START DATA RECORDS
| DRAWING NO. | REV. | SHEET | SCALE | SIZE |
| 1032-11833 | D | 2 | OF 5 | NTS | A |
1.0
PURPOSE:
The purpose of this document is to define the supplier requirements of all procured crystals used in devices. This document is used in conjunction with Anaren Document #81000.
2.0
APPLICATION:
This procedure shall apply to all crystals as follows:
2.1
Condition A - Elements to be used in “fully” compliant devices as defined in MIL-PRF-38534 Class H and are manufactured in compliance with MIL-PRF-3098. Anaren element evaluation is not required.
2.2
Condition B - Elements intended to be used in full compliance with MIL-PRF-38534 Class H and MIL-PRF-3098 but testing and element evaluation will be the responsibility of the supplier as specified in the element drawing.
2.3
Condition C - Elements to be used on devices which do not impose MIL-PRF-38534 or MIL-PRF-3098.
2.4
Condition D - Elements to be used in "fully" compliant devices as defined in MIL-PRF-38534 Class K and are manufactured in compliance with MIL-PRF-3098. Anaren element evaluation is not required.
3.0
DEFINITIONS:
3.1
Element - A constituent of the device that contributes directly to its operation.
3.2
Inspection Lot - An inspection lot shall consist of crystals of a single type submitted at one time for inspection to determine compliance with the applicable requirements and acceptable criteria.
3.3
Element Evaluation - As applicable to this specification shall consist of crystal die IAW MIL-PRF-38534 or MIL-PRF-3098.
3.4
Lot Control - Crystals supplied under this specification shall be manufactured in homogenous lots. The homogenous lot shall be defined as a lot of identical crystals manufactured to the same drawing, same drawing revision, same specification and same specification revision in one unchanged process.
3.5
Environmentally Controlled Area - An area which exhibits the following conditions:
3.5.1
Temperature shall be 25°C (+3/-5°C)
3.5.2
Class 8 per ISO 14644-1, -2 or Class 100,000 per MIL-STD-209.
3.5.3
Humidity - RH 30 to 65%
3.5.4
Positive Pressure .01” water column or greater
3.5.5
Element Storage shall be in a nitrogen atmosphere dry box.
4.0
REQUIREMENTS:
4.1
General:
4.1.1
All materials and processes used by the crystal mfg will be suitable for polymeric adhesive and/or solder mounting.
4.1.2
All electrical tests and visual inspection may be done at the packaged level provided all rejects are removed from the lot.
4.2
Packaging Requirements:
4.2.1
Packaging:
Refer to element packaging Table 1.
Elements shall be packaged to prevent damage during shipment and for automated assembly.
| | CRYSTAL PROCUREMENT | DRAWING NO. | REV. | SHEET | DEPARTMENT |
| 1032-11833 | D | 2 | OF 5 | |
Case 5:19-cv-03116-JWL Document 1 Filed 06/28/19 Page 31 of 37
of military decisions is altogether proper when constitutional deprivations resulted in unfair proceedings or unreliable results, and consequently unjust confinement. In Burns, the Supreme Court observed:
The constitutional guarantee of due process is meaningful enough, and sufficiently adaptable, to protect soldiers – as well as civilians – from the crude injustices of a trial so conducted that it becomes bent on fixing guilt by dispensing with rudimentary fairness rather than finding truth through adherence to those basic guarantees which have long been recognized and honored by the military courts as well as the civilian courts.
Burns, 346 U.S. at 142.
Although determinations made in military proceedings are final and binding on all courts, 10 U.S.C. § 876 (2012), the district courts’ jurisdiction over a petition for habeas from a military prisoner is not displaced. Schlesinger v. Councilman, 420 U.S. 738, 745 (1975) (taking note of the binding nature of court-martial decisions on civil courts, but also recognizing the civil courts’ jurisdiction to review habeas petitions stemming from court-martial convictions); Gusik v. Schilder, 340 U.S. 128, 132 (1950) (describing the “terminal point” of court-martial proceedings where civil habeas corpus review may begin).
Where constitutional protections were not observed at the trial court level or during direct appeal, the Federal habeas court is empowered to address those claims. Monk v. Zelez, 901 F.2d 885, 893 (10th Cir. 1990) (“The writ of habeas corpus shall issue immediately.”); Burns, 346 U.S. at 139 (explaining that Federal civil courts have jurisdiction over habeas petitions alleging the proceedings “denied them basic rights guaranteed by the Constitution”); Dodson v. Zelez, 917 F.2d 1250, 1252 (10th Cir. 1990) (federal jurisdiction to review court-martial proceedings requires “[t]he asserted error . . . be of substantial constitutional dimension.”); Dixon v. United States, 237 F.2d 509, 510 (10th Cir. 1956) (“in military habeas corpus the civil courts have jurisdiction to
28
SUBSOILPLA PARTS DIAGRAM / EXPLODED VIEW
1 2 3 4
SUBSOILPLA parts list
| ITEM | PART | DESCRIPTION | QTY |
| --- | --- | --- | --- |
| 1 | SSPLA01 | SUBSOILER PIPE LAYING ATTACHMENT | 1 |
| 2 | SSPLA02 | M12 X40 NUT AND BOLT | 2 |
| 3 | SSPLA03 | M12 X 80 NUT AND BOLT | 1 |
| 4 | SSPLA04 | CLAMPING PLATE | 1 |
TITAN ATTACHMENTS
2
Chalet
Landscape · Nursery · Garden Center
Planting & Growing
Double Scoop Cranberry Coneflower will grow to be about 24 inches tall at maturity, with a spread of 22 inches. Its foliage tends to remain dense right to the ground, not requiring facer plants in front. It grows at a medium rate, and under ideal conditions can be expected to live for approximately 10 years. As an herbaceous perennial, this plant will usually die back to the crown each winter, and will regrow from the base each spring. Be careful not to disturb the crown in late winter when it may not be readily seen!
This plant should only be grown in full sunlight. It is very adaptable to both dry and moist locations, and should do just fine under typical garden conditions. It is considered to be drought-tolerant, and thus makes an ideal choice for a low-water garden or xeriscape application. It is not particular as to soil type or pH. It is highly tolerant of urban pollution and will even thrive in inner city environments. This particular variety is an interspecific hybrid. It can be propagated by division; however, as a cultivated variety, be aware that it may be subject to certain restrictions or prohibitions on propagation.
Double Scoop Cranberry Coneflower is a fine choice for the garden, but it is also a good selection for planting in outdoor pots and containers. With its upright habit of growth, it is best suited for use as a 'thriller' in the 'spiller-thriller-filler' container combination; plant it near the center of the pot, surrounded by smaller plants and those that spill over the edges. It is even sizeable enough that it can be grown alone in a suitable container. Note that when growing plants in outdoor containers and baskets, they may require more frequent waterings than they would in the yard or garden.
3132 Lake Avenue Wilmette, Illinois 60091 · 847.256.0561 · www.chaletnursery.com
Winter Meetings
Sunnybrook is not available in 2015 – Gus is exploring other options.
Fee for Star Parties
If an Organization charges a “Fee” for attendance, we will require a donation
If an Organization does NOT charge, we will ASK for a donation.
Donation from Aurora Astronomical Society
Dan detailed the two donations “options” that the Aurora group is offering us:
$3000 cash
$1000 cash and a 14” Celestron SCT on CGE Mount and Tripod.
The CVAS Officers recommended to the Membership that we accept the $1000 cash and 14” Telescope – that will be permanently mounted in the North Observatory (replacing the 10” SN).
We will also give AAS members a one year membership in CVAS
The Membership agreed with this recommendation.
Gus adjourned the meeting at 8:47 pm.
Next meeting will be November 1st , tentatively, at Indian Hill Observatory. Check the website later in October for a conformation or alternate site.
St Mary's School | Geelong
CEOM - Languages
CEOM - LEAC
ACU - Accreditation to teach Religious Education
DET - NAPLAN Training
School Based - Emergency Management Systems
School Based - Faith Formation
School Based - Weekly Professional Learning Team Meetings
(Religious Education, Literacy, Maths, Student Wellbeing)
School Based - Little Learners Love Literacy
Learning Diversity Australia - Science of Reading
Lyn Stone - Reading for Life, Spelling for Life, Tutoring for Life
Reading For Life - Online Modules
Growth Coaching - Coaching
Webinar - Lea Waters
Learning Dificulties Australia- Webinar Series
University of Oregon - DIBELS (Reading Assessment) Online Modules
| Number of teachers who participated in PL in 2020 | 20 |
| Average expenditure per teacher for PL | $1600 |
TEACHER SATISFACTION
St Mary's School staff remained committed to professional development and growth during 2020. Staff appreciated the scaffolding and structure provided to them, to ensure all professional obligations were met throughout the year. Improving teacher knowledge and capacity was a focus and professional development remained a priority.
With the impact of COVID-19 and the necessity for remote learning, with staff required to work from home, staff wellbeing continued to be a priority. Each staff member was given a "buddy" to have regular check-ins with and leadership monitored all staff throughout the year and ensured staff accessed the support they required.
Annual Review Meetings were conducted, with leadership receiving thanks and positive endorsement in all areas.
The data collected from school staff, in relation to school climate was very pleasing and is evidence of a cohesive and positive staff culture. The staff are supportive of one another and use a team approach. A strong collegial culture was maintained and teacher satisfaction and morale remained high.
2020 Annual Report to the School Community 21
END DATA RECORDS
From the records above, reproduce exactly the lines from the one with "Burns, 346 U.S. at 142." to the one with "Planting & Growing", both included, and no others.

Burns, 346 U.S. at 142.
Although determinations made in military proceedings are final and binding on all courts, 10 U.S.C. § 876 (2012), the district courts’ jurisdiction over a petition for habeas from a military prisoner is not displaced. Schlesinger v. Councilman, 420 U.S. 738, 745 (1975) (taking note of the binding nature of court-martial decisions on civil courts, but also recognizing the civil courts’ jurisdiction to review habeas petitions stemming from court-martial convictions); Gusik v. Schilder, 340 U.S. 128, 132 (1950) (describing the “terminal point” of court-martial proceedings where civil habeas corpus review may begin).
Where constitutional protections were not observed at the trial court level or during direct appeal, the Federal habeas court is empowered to address those claims. Monk v. Zelez, 901 F.2d 885, 893 (10th Cir. 1990) (“The writ of habeas corpus shall issue immediately.”); Burns, 346 U.S. at 139 (explaining that Federal civil courts have jurisdiction over habeas petitions alleging the proceedings “denied them basic rights guaranteed by the Constitution”); Dodson v. Zelez, 917 F.2d 1250, 1252 (10th Cir. 1990) (federal jurisdiction to review court-martial proceedings requires “[t]he asserted error . . . be of substantial constitutional dimension.”); Dixon v. United States, 237 F.2d 509, 510 (10th Cir. 1956) (“in military habeas corpus the civil courts have jurisdiction to
28
SUBSOILPLA PARTS DIAGRAM / EXPLODED VIEW
1 2 3 4
SUBSOILPLA parts list
| ITEM | PART | DESCRIPTION | QTY |
| --- | --- | --- | --- |
| 1 | SSPLA01 | SUBSOILER PIPE LAYING ATTACHMENT | 1 |
| 2 | SSPLA02 | M12 X40 NUT AND BOLT | 2 |
| 3 | SSPLA03 | M12 X 80 NUT AND BOLT | 1 |
| 4 | SSPLA04 | CLAMPING PLATE | 1 |
TITAN ATTACHMENTS
2
Chalet
Landscape · Nursery · Garden Center
Planting & Growing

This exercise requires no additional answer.